Waterfront at Tivat, Montenegro.
The old Yugoslav naval base at Tivat on the coast of Montenegro is a derelict place. Colossal jetties stretch out from an abandoned work yard piled with crumbling concrete, twisted metal rods and broken glass. In one corner, a Cold War-era submarine, its giant propeller exposed to the summer winds, is being slowly dismantled by a local crew in flip-flops. The berths are fouled with paint chips and rusted metal, and until a recent scavenging operation, explosives lay on the seabed.
The naval base may be ugly and unglamorous, but thanks to a group of high-profile foreign investors, Tivat is about to be reborn. Next month, construction begins on a new marina for megayachts that its backers say will help turn this lowly industrial town into a glistening new Monaco. Its current appearance notwithstanding, Tivat is fortuitously situated on the so-called Venice-Corfu leg, the fastest-growing cruise destination in the Mediterranean and a pleasure ground for some of the world's wealthiest people. Montenegro's roads are crumbling, its power supply sporadic and its sewage system inadequate, but its coastline is one of the most spectacular on the Mediterranean.
For Peter Munk, 80, the Hungarian-born Canadian who heads the mining giant Barrick Gold, that potential makes Montenegro a prime candidate for development. Relaxing in shorts and bare feet on his chartered 162-ft. (49 m) yacht on the deep blue waters near Tivat, Munk says Monaco was also a relatively backward town before it transformed itself and swaths of the French Riviera with it into the playground it is today. Tivat, or Porto Montenegro as the marina area is being renamed, will have a similar effect, Munk declares: "The whole Adriatic is going to be lifted up by this new Adriatic Monaco."
Munk, who built Barrick from nothing into the world's biggest gold-mining company, invested his own money to start the Montenegro project. But in recent months he has brought in an A list of fellow investors, including former banker Lord Jacob Rothschild and his son Nathan, French luxury-goods magnate Bernard Arnault and Russian mining billionaire Oleg Deripaska.
Munk's project is one of the biggest in a region long riven by wars and political turmoil. Montenegro was sealed off from the outside world by the violent breakup of Yugoslavia in the 1990s, and later by its political alliance with Serbia. But since winning independence from Belgrade in 2006, it has seen a rush to develop its pristine coastline, sparking worries among some locals that their patrimony may be sold off in unsustainable ways. "Montenegrins have good reason to be incredulous," says Prime Minister Milo Djukanovic, during an interview in the just-completed Hotel Splendid in the bustling resort town of Becici. "We have a long history of wars and conflict, not peace and development. But our mission is to break with that past."
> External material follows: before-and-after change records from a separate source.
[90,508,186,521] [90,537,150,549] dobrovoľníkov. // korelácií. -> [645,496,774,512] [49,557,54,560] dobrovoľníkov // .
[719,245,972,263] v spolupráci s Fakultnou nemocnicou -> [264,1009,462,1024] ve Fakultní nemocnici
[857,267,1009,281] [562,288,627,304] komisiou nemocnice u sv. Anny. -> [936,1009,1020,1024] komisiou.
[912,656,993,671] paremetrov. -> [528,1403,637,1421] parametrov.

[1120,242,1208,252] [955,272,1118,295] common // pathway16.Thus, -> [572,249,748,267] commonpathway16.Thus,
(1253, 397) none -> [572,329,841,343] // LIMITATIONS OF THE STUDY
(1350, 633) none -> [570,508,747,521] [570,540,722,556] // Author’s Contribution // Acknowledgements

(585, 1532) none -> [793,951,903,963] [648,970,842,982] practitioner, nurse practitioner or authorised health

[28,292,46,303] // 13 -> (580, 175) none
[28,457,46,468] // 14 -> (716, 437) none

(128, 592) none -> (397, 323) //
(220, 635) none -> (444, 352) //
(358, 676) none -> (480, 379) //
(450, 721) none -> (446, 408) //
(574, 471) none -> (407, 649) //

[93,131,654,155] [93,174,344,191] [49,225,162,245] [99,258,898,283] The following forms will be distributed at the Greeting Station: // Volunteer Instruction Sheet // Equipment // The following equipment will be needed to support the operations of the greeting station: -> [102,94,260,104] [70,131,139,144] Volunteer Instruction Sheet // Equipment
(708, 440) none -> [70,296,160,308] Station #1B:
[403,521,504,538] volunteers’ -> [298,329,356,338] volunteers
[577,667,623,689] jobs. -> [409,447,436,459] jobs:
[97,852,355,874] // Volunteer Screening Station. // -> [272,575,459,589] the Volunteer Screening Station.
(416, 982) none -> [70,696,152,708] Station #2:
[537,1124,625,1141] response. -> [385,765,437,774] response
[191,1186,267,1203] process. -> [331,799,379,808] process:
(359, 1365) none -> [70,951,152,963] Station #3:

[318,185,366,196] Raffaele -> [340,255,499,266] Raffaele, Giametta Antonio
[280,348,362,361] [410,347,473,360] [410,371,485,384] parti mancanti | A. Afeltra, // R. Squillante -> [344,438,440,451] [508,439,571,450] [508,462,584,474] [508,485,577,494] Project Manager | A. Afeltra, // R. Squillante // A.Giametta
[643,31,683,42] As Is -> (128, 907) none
The country's high mountains and valleys are still largely undeveloped; its Tara River canyon has the deepest gorges in Europe, and ancient cities and monasteries dot the rugged coastline. The old, walled trading city of Kotor, a few miles down the coast from Tivat, was founded by the Romans and ruled for nearly four centuries by the Venetians, who left their architectural mark. There have been more recent periods of glory, too. Back in the 1970s, the red-tiled resort island of Sveti Stefan was a summer retreat for the likes of Sophia Loren, Kirk Douglas and Doris Day. But Montenegro slipped into obscurity in the 1990s. Djukanovic and others unwisely sided with Serbian strongman Slobodan Milosevic and sent troops into Bosnia and Croatia. It wasn't until 1997 that Djukanovic broke with Milosevic, a divorce completed nine years later with the declaration of independence.
Munk recalls his first meeting with Djukanovic in 2004 when Montenegro was still joined to Serbia. "He said to me: 'I am going to get independence and I want to raise the standard of living of my people. The way I can do this is turn this into another Monaco.' I told him, 'If you mean what you say, then you've got one of the only men in the world who can make it happen.'"
Explaining his vision today, Djukanovic says: "We are a small country. We have no space for mass tourism. We want to use every inch of territory that we have to attract the highest-paying guests. We have the frame; now we want to fill it with a beautiful picture." The development at Tivat is the centerpiece of these ambitions. The plan includes an 800-berth marina, a golf course, a resort village and several hotels. Where an old corrugated-iron warehouse stood, the Four Seasons is building its first resort on the Mediterranean, to open in 2010.